По большей части я сидел, уставившись в какую-нибудь раскрытую перед собой трудную книгу, и со стороны, действительно, должен был казаться углублённым в занятия. Но на деле я вовсе не был так занят. С глазами, устремлёнными на страницы, я ждал прихода и зова девушки. Если она не приходила, мне ничего не оставалось другого, как встать самому. Тогда я сам доходил до её комнаты и спрашивал:
— Вы заняты?
Комната девушки была следующей за внутренней комнатой и была величиной всего в шесть цыновок. Хозяйка обыкновенно бывала в этой внутренней комнате или же сидела в комнате дочери. Хотя эти две комнаты были отделены друг от друга перегородкой, но они всё же как будто составляли одно общее помещение, и мать с дочерью всё время бывали то в одной, то в другой. Когда я просил позволения войти, ответ „войдите“ мне обязательно давала мать, дочь же отвечала очень редко.
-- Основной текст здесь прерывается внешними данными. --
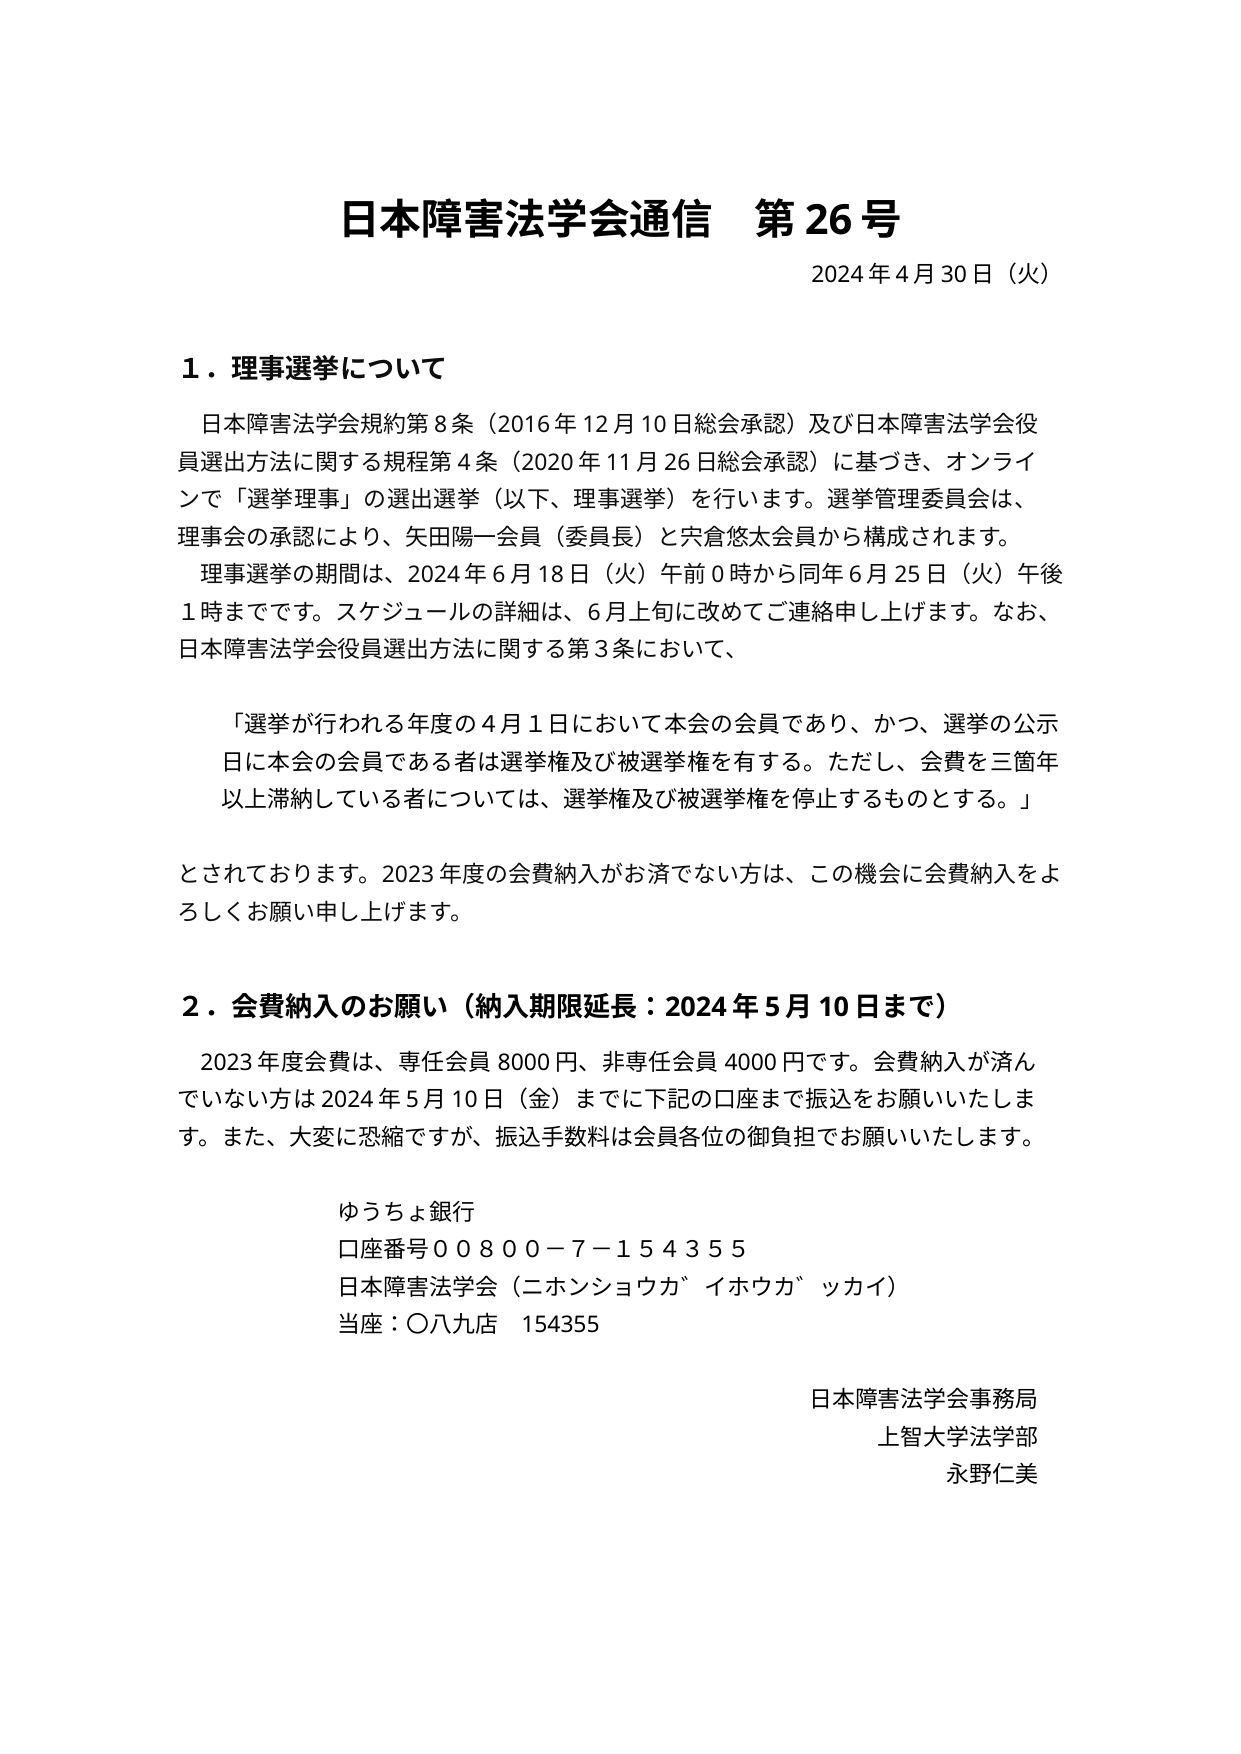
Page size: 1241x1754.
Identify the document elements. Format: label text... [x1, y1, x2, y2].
Тем временем стало случаться, что дочь появлялась за каким-нибудь делом в моей комнате, присаживалась и беседовала со мной. В такие моменты моим сердцем овладевало какое-то беспокойство. Я не думаю, чтобы это было беспокойство только оттого, что против меня сидела молодая девушка. Я как-то терялся. И меня удручало то, что моё поведение становилось неестественным, мне не свойственным. Она же, наоборот, бывала совершенно спокойной. Меня брало даже сомнение: неужели это та самая девушка, которая боится издать звук даже на кото, так она свободно себя держала. Даже и тогда, когда она немного задерживалась и мать звала её из соседней комнаты, и то она всегда, только отозвавшись: „Сейчас!“ — не сразу подымалась со своего места. Девушка отнюдь не была уже ребёнком. И мне это было очень хорошо понятно. Мне было ясно даже то, что она ведёт себя так, чтобы я это понял.
XIV
Когда девушка покидала меня, я глубоко переводил дыхание. И вместе с тем у меня возникало чувство не то неудовлетворённости, не то виновности. Может быть, я покажусь похожим на женщину? Вам, нынешней молодёжи, это, несомненно, покажется так. Но в те времена мы все были большей частью таковы.
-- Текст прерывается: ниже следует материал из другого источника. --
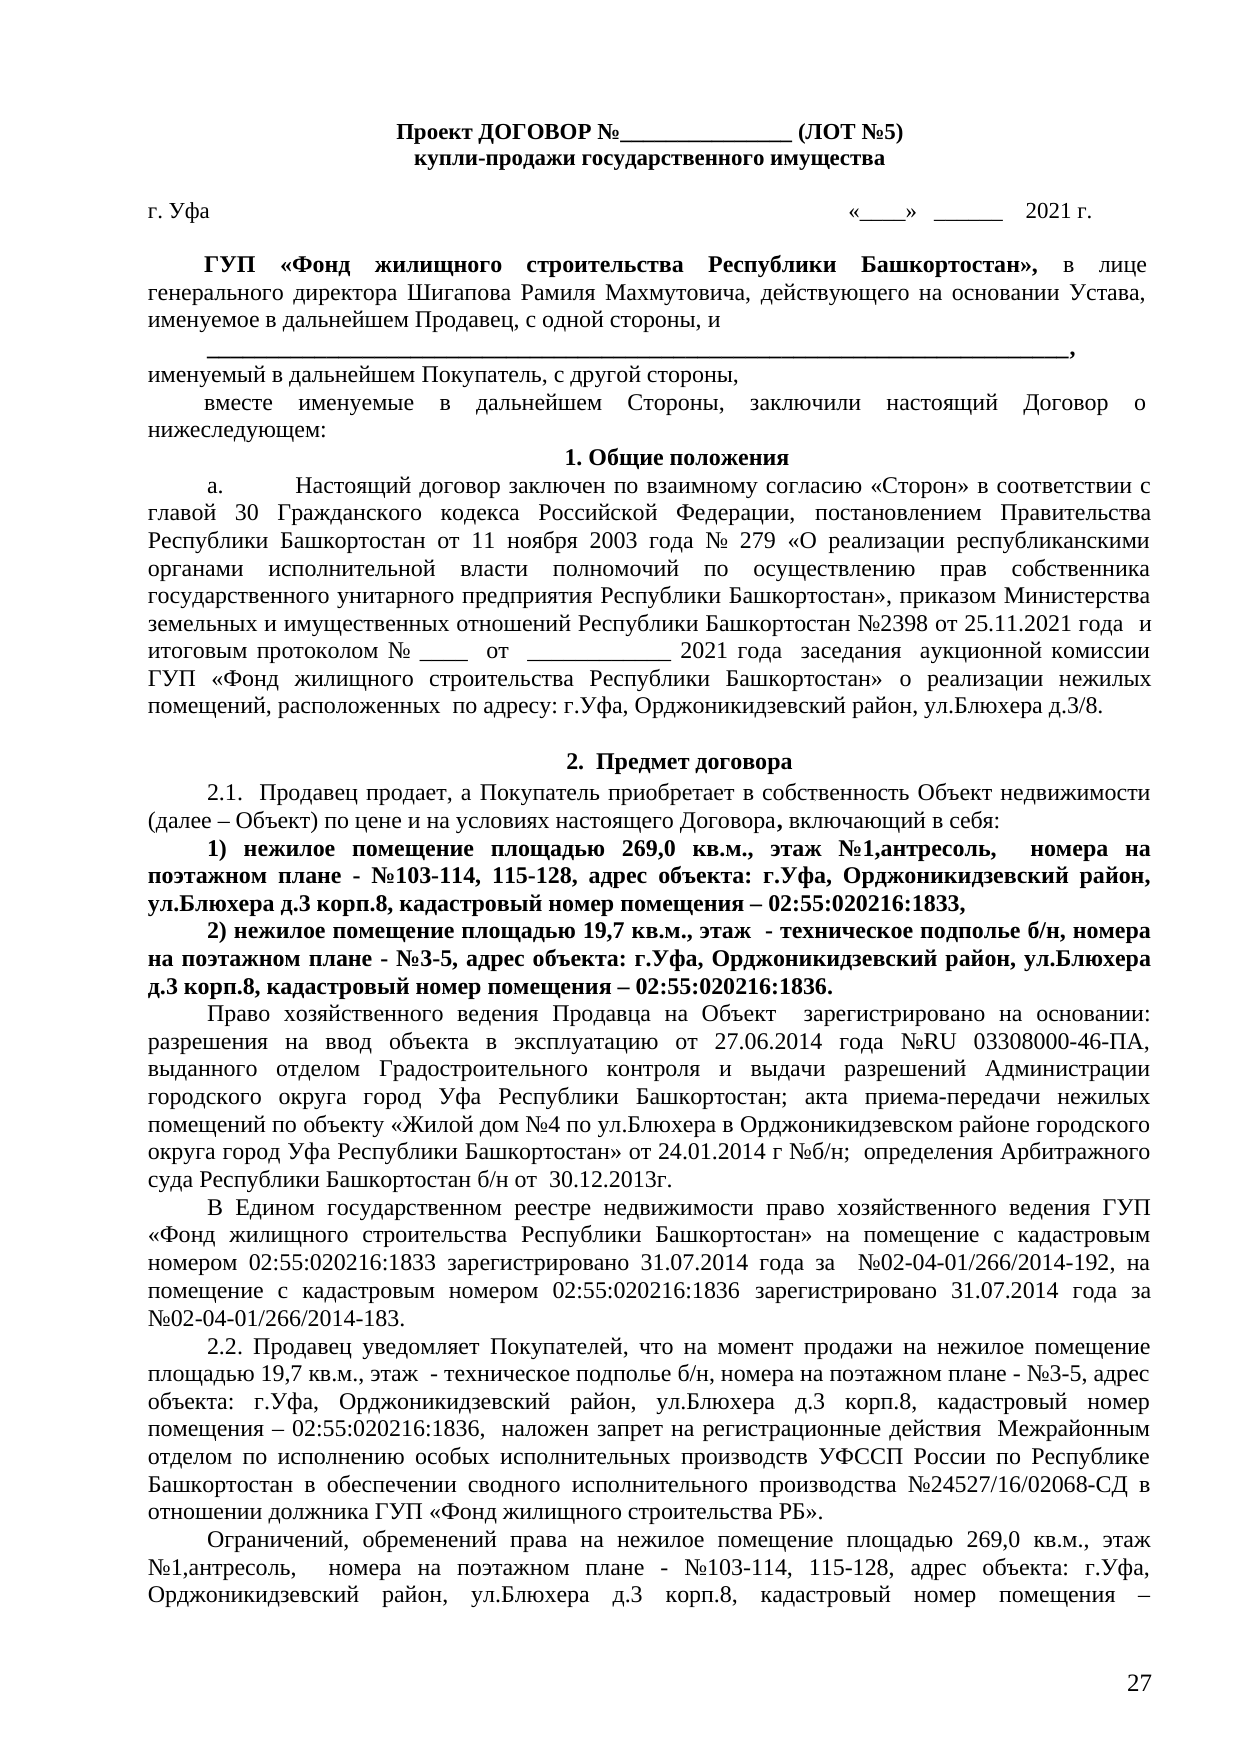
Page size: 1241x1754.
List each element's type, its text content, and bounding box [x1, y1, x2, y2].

list г. Уфа «____» ______ 2021 г. [148, 197, 1152, 223]
text 1. Общие положения [148, 443, 1147, 471]
list 2.2. Продавец уведомляет Покупателей, что на момент продажи на нежилое помещение площадью 19,7 кв.м., этаж - техническое подполье б/н, номера на поэтажном плане - №3-5, адрес объекта: г.Уфа, Орджоникидзевский район, ул.Блюхера д.3 корп.8, кадастровый номер помещения – 02:55:020216:1836, наложен запрет на регистрационные действия Межрайонным отделом по исполнению особых исполнительных производств УФССП России по Республике Башкортостан в обеспечении сводного исполнительного производства №24527/16/02068-СД в отношении должника ГУП «Фонд жилищного строительства РБ». [148, 1332, 1152, 1525]
list Настоящий договор заключен по взаимному согласию «Сторон» в соответствии с главой 30 Гражданского кодекса Российской Федерации, постановлением Правительства Республики Башкортостан от 11 ноября 2003 года № 279 «О реализации республиканскими органами исполнительной власти полномочий по осуществлению прав собственника государственного унитарного предприятия Республики Башкортостан», приказом Министерства земельных и имущественных отношений Республики Башкортостан №2398 от 25.11.2021 года и итоговым протоколом № ____ от ____________ 2021 года заседания аукционной комиссии ГУП «Фонд жилищного строительства Республики Башкортостан» о реализации нежилых помещений, расположенных по адресу: г.Уфа, Орджоникидзевский район, ул.Блюхера д.3/8. [148, 471, 1152, 719]
text 2) нежилое помещение площадью 19,7 кв.м., этаж - техническое подполье б/н, номера на поэтажном плане - №3-5, адрес объекта: г.Уфа, Орджоникидзевский район, ул.Блюхера д.3 корп.8, кадастровый номер помещения – 02:55:020216:1836. [148, 916, 1152, 999]
text 1) нежилое помещение площадью 269,0 кв.м., этаж №1,антресоль, номера на поэтажном плане - №103-114, 115-128, адрес объекта: г.Уфа, Орджоникидзевский район, ул.Блюхера д.3 корп.8, кадастровый номер помещения – 02:55:020216:1833, [148, 834, 1152, 916]
text ГУП «Фонд жилищного строительства Республики Башкортостан», в лице генерального директора Шигапова Рамиля Махмутовича, действующего на основании Устава, именуемое в дальнейшем Продавец, с одной стороны, и [148, 250, 1147, 333]
list В Едином государственном реестре недвижимости право хозяйственного ведения ГУП «Фонд жилищного строительства Республики Башкортостан» на помещение с кадастровым номером 02:55:020216:1833 зарегистрировано 31.07.2014 года за №02-04-01/266/2014-192, на помещение с кадастровым номером 02:55:020216:1836 зарегистрировано 31.07.2014 года за №02-04-01/266/2014-183. [148, 1192, 1152, 1332]
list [148, 1525, 1152, 1608]
text 2. Предмет договора [148, 747, 1152, 774]
text вместе именуемые в дальнейшем Стороны, заключили настоящий Договор о нижеследующем: [148, 388, 1147, 443]
text 2.1. Продавец продает, а Покупатель приобретает в собственность Объект недвижимости (далее – Объект) по цене и на условиях настоящего Договора, включающий в себя: [148, 778, 1152, 834]
text Проект ДОГОВОР №_______________ (ЛОТ №5) [148, 118, 1152, 144]
text купли-продажи государственного имущества [148, 144, 1152, 171]
list Право хозяйственного ведения Продавца на Объект зарегистрировано на основании: разрешения на ввод объекта в эксплуатацию от 27.06.2014 года №RU 03308000-46-ПА, выданного отделом Градостроительного контроля и выдачи разрешений Администрации городского округа город Уфа Республики Башкортостан; акта приема-передачи нежилых помещений по объекту «Жилой дом №4 по ул.Блюхера в Орджоникидзевском районе городского округа город Уфа Республики Башкортостан» от 24.01.2014 г №б/н; определения Арбитражного суда Республики Башкортостан б/н от 30.12.2013г. [148, 999, 1152, 1192]
text ________________________________________________________________________, именуемый в дальнейшем Покупатель, с другой стороны, [148, 333, 1152, 388]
Хозяйка редко выходила из дому. При этом в те редкие случаи, когда она уходила, она никогда не оставляла в доме нас двоих — свою дочь и меня. Было ли это случайно или умышленно — я этого не знаю. Немного странно говорить мне об этом самому, но только, когда я наблюдал за хозяйкой, мне казалось, будто она желает сблизить меня со своей дочерью. Иногда же случалось, что она обиняком делала мне и предостережения — и это было мне, впервые с этим сталкивающемуся, неприятно.
Мне хотелось определить её настоящее отношение ко мне. С точки зрения логики оно казалось, конечно, явно противоречивым. Но у меня слишком свежо ещё было воспоминание об обмане дяди, чтобы я мог не возыметь дальнейших подозрений. Я старался определить, что в поведении хозяйки истина, что притворство. И колебался в решении. Мало того, что колебался: я никак не мог взять в толк, зачем она так странно ведёт себя, какой смысл в этом? Я старался определить причины этого и не мог; и не определив, успокаивался на том, что всю вину возлагал на то, что она женщина. В конце концов она такая потому, что она — женщина; женщина же, во всяком случае, неразумна. Мысли мои, развиваясь, неизбежно приходили к этому заключению. Относясь к женщинам с таким пренебрежением, я в то же время не мог относиться так же к девушке. Все мои соображения теряли перед ней всякую силу.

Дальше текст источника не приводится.